== WHAT TO PRODUCE ==
Go through all the items below and swap "city" for "town" wherever it appears, keeping everything else the same. Leave the pictures out of your answer.

== RECORDED DATA ==
_ _ _ _

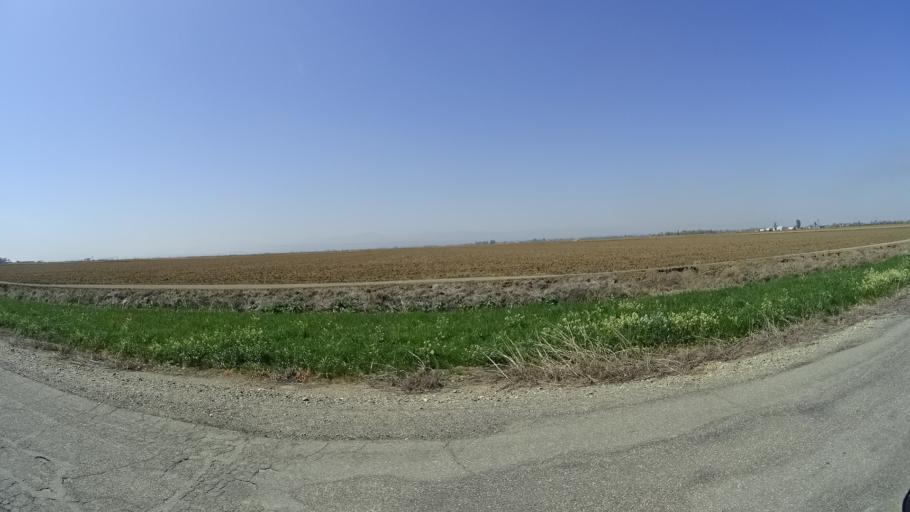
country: US
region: California
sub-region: Glenn County
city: Willows
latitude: 39.5075
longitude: -122.1368
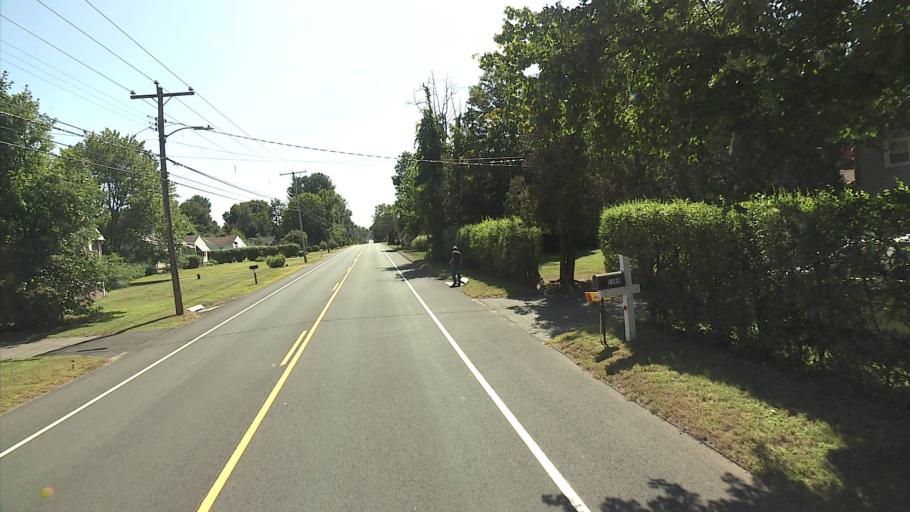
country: US
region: Connecticut
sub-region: Hartford County
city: Windsor Locks
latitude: 41.8995
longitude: -72.6258
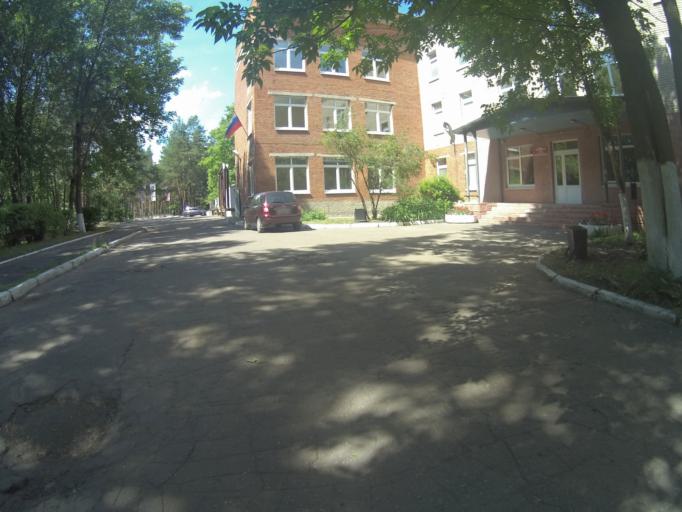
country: RU
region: Vladimir
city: Kommunar
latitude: 56.1009
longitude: 40.4415
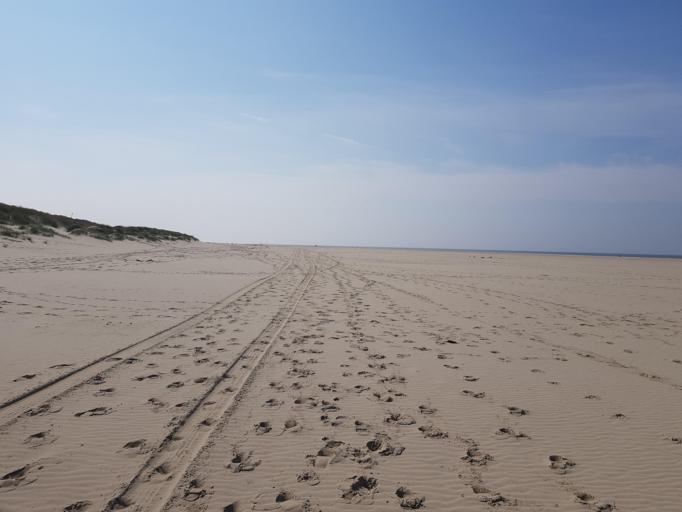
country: NL
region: North Holland
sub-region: Gemeente Texel
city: Den Burg
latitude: 53.1759
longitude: 4.8364
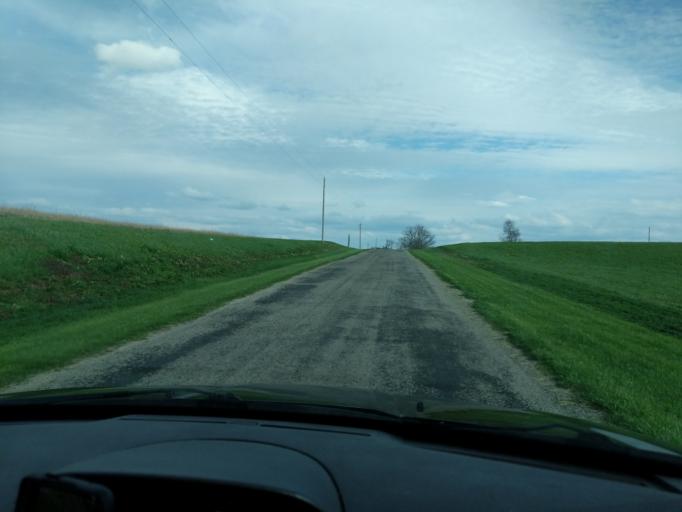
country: US
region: Ohio
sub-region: Champaign County
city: North Lewisburg
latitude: 40.1965
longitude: -83.6563
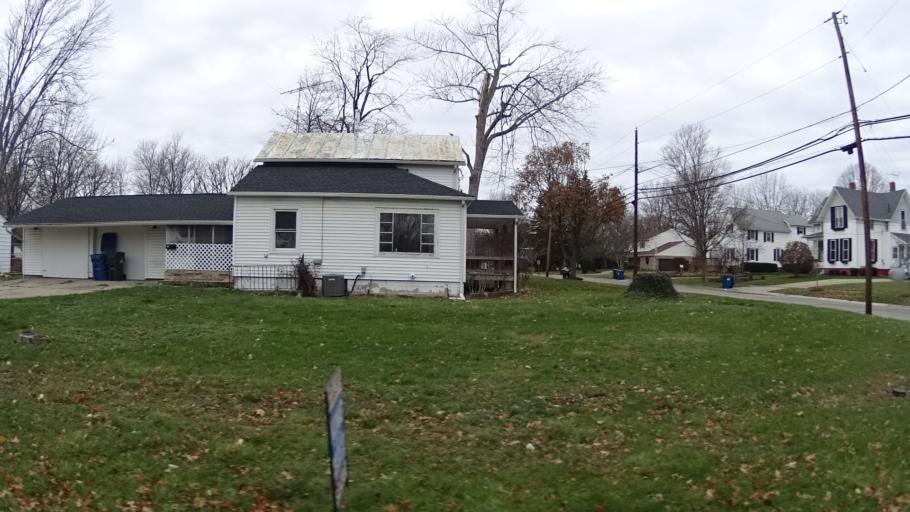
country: US
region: Ohio
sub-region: Lorain County
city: Wellington
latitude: 41.1614
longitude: -82.2152
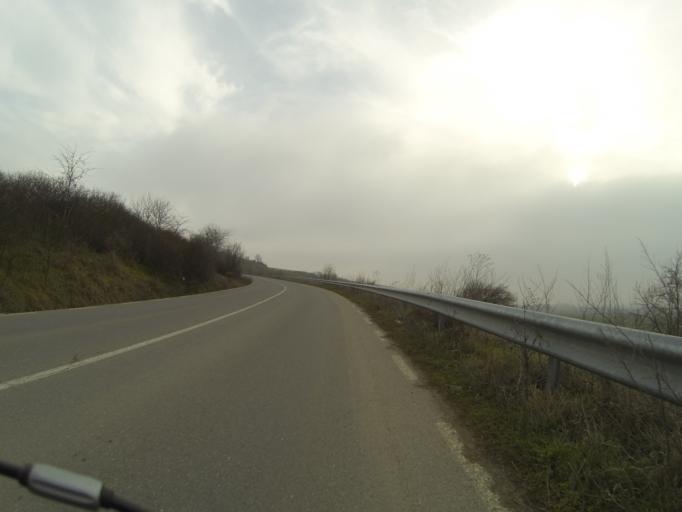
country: RO
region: Mehedinti
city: Vanju-Mare
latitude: 44.4157
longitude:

_ _ _ _

== THE COMPLETED TASK ==
country: US
region: California
sub-region: Glenn County
town: Willows
latitude: 39.5075
longitude: -122.1368
country: US
region: Connecticut
sub-region: Hartford County
town: Windsor Locks
latitude: 41.8995
longitude: -72.6258
country: RU
region: Vladimir
town: Kommunar
latitude: 56.1009
longitude: 40.4415
country: NL
region: North Holland
sub-region: Gemeente Texel
town: Den Burg
latitude: 53.1759
longitude: 4.8364
country: US
region: Ohio
sub-region: Champaign County
town: North Lewisburg
latitude: 40.1965
longitude: -83.6563
country: US
region: Ohio
sub-region: Lorain County
town: Wellington
latitude: 41.1614
longitude: -82.2152
country: RO
region: Mehedinti
town: Vanju-Mare
latitude: 44.4157
longitude:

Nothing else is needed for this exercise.